To do →
Render each line of the material below as a Markdown table with the columns Row and Line, numbering the rows and skipping blank lines. Leave the images out.

Stored data →
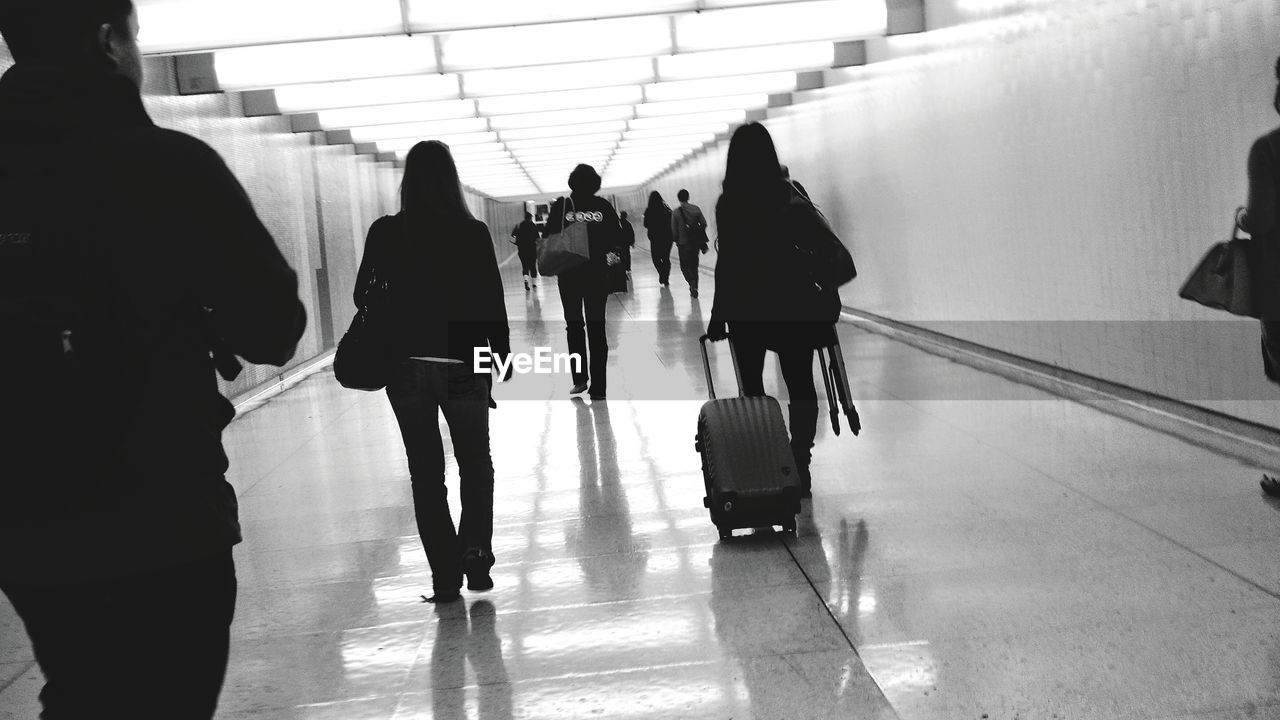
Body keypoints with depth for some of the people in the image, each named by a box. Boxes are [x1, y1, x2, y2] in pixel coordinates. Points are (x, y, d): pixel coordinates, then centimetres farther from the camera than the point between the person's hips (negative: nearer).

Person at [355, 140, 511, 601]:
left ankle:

Written answer →
| Row | Line |
|---|---|
| 1 | Body keypoints with depth for some of the people in the image, each named by a box. Boxes are [x1, y1, x2, y2] in pixel coordinates. Points are (x, y, d): pixel coordinates, then centimetres farther from the camera than the point between the person's hips (negative: nearer). |
| 2 | Person at [355, 140, 511, 601]: |
| 3 | left ankle: |